▶ [Brief] Transcribe the listing exactly, so that nothing but the pictures is missing.

▶ [Supplied data]
▬▬▬▬▬▬

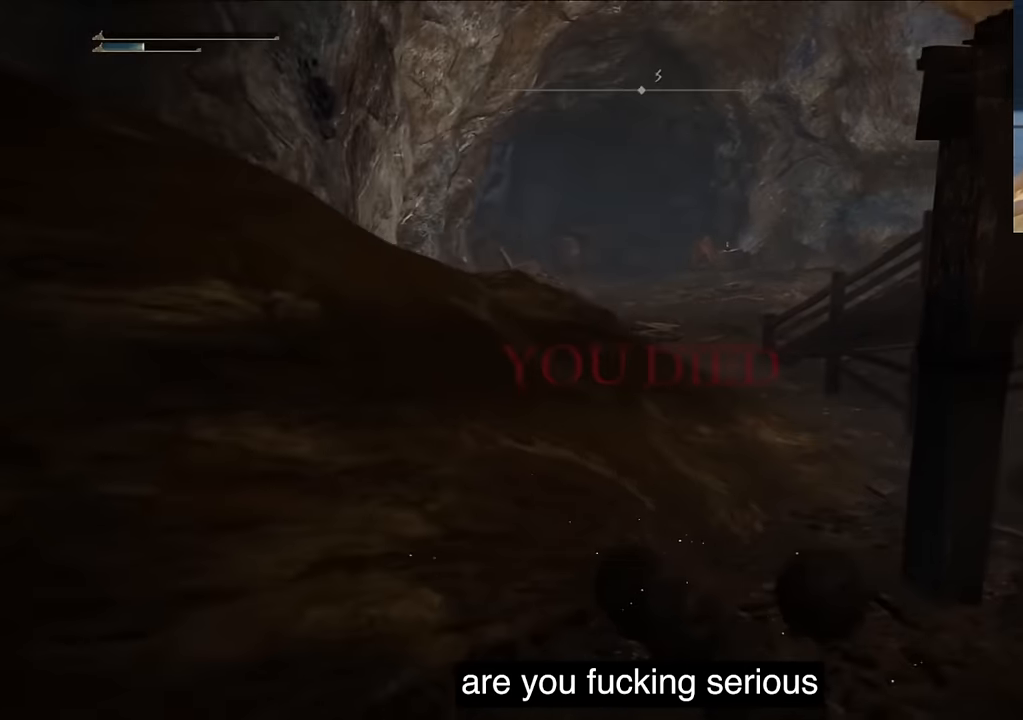
{"buttons": [], "left_stick": "center", "right_stick": "center", "events": [[166, "L2", "down"], [200, "right_stick", "center"], [400, "L2", "up"]]}
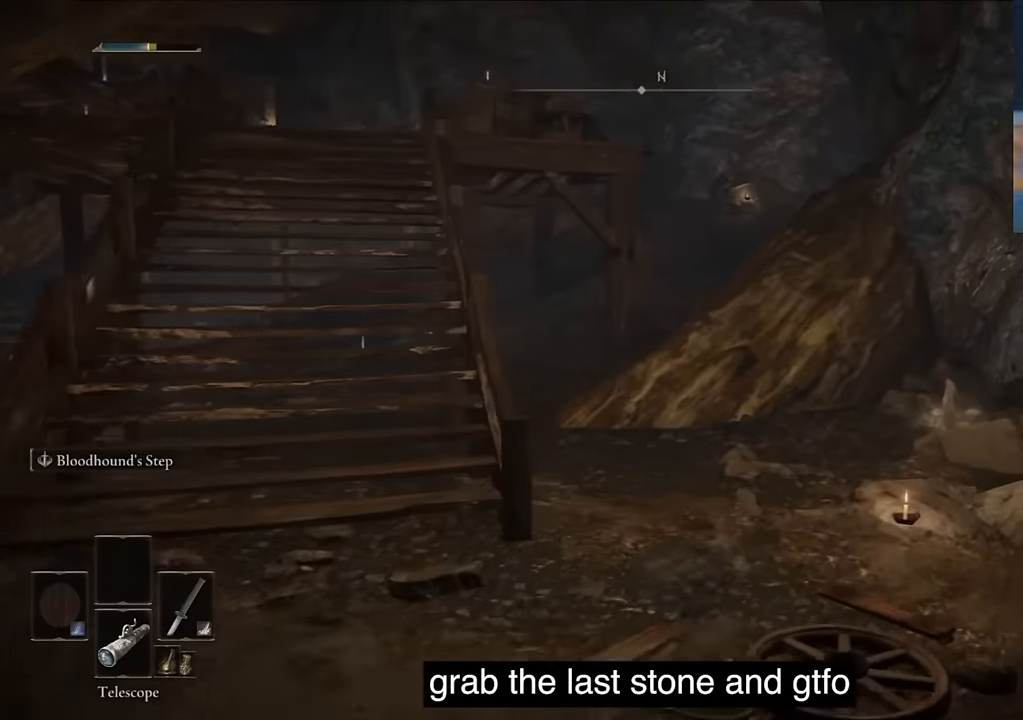
{"buttons": ["TRIANGLE"], "left_stick": "center", "right_stick": "center", "events": [[100, "right_stick", "down-left"], [366, "right_stick", "center"], [483, "TRIANGLE", "down"]]}
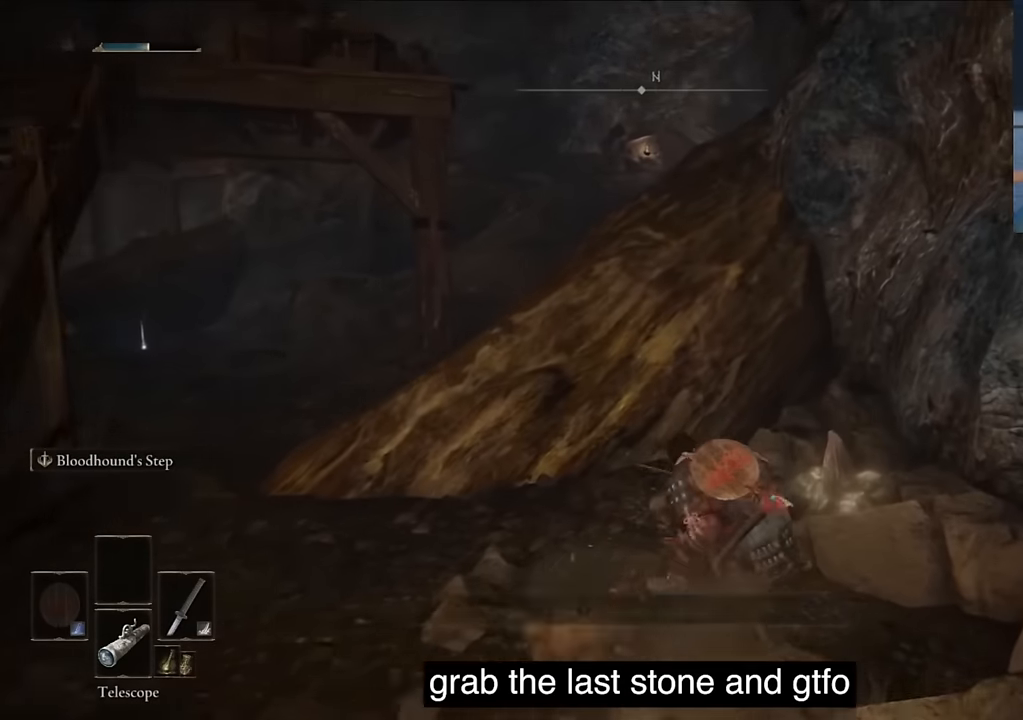
{"buttons": [], "left_stick": "center", "right_stick": "center", "events": [[83, "TRIANGLE", "up"], [200, "TRIANGLE", "down"], [333, "TRIANGLE", "up"], [400, "TRIANGLE", "down"], [500, "TRIANGLE", "up"]]}
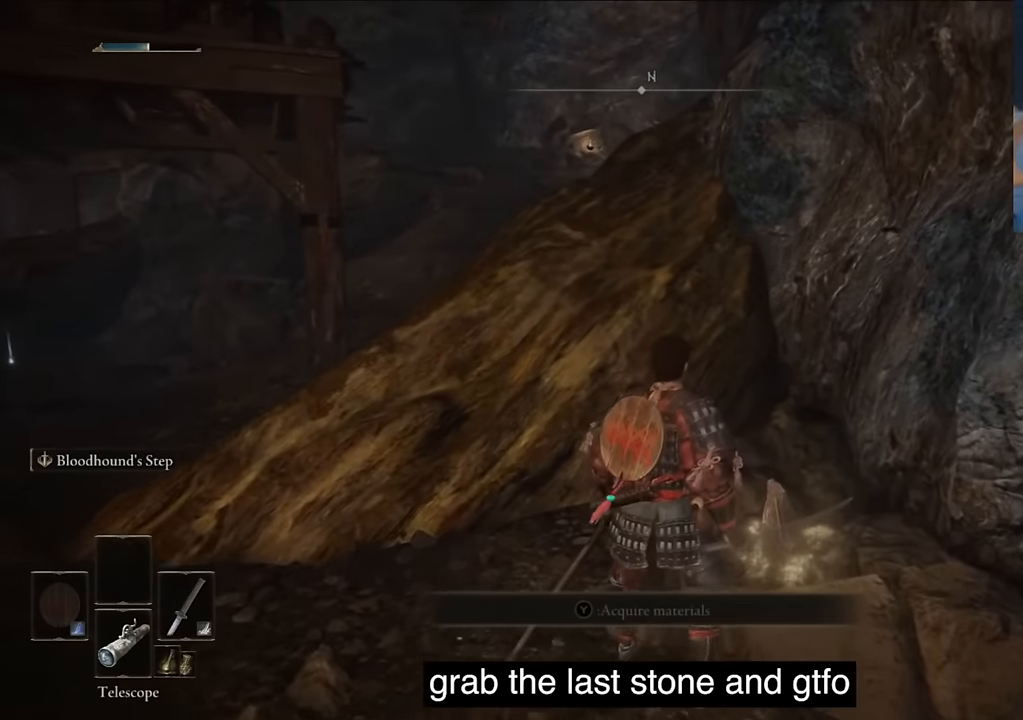
{"buttons": [], "left_stick": "center", "right_stick": "center", "events": [[100, "TRIANGLE", "down"], [233, "TRIANGLE", "up"], [383, "TRIANGLE", "down"], [466, "TRIANGLE", "up"]]}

▬▬▬▬▬▬

▶ [The completed task]
{"buttons": [], "left_stick": "center", "right_stick": "center", "events": [[166, "L2", "down"], [200, "right_stick", "center"], [400, "L2", "up"]]}
{"buttons": ["TRIANGLE"], "left_stick": "center", "right_stick": "center", "events": [[100, "right_stick", "down-left"], [366, "right_stick", "center"], [483, "TRIANGLE", "down"]]}
{"buttons": [], "left_stick": "center", "right_stick": "center", "events": [[83, "TRIANGLE", "up"], [200, "TRIANGLE", "down"], [333, "TRIANGLE", "up"], [400, "TRIANGLE", "down"], [500, "TRIANGLE", "up"]]}
{"buttons": [], "left_stick": "center", "right_stick": "center", "events": [[100, "TRIANGLE", "down"], [233, "TRIANGLE", "up"], [383, "TRIANGLE", "down"], [466, "TRIANGLE", "up"]]}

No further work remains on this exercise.